Summary

There are endless opportunities to streamline processes and automate our data production tasks.

This article serves as an example for the wide ranging applications I’ve been using Python to automate both simple and complex tasks with high efficiency.

Data Pipelines

These are some of the goals we are trying to achieve:

  • To build complete end-to-end data solutions from the data source to user.
  • We want to minimise manual task interventions during the data processing.
  • To build tools which are adaptable to the needs of the business.

This is a high level view of a data analytics pipeline I’ve built in the past:

graph TD; subgraph Process Initiation 0A([Data Analyst Initiates Process])-->A 0A-->B end subgraph Data Pipelines A[Shell Scripts]-- exec. via
cli tools -->C((Python Scripts)) B[Task Scheduler]-- auto exec. -->C((Python Scripts)) D[(SQL Server)]-- data retrieval -->C C-- pyodbc -->D C--> E(Matplotlib charts) C--> F(Pandas tables) E-- saved as .png --> G(Saved In Network Drive) F-- saved as .csv -->G subgraph Create Data Product G-- xlsxwriter -->H(Excel
Dashboards) G-- python-pptx -->I(Powerpoint
Presentations) end end subgraph Process Termination H-->J(Emails sent via SMTP) I-->J J-- smtplib -->K([End User Recieves Data Product]) end

Note: Python scripts are chained together to connect the processes together and handle various tasks along the pipeline

This is the result of incremental upgrades made gradually over time to optimise my workflow. I’ve saved much time inter-weaving these python libraries together.

As long as the tools are well built, you can bridge them across to new processes easily and maintain them with minimal effort. Not to mention you will be saving hundreds (and maybe thousands of) hours as you execute these processes.

The idea is not to replicate this system one-to-one, but to demonstrate the possibilities for connecting automation tools together.

And perhaps we can learn to make more elaborate systems…

PyODBC - A SQL Interface For Python

SQL

The most important setup of the automation process is the ingestion of data into the Python environment.

Fortunately for myself, our organisation hosts several Microsoft SQL Servers which form part of our data warehouse.

PyODBC is a python module which can authenticate and connect directly to your desired SQL server. The great thing about it is that you can wrap an entire query written in SQL with a triple quote string directly within your python script. The module will be able to send the query out using the relevant ODBC driver on your machine.

The pyodbc set-up can be generalised because you only need two inputs: the server name and the sql query.

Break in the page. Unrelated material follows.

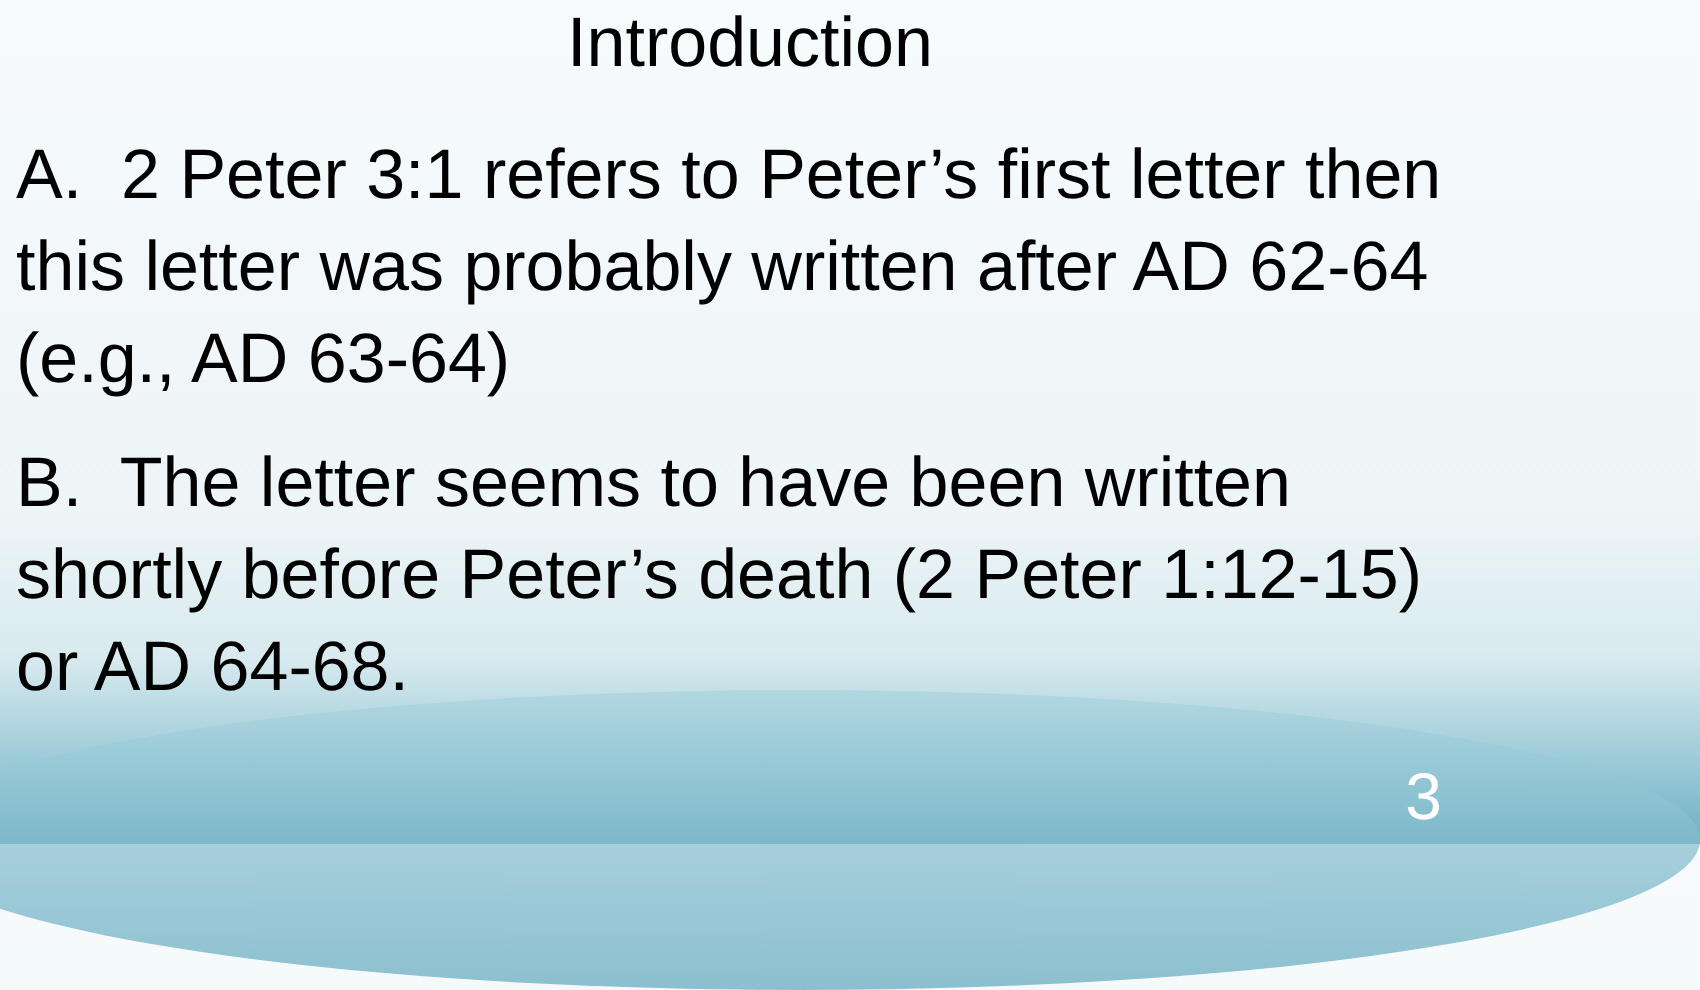Introduction
A. 2 Peter 3:1 refers to Peter’s first letter then this letter was probably written after AD 62-64 (e.g., AD 63-64)
B. The letter seems to have been written shortly before Peter’s death (2 Peter 1:12-15) or AD 64-68.
3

Therefore I have developed a python utility written which can be imported into any data processing script as a module.

XlsxWriter - Excel Report Generator For Python

Excel

The proliferation of Excel as a standard piece of software has enabled much easier sharing and communication of data. There is no office computer in the world that is not supplied with Excel.

BI tools are also used to communicate and share data across the business. However, this depends on how much the organisation can stretch the budget to license the majority of individuals.

Working inside the Excel ecosystem can help save on the extra overhead. However, we don’t want to be doing any analysis in Excel.

Why?…

Because it’s extremely computationally expensive to handle large data sets. And its next to useless when stringing together a series of complex formulas to analyse data.

How can we solve this issue? Simple – Xlsxwriter.

Xlsxwriter is a python module which allows you to create fresh Excel reports from scratch with analysis conducted in Python. You can turn all your pandas dataframes into Excel tables. Additionally, matplotlib charts can be inserted into the workbook to act as the visualisation component.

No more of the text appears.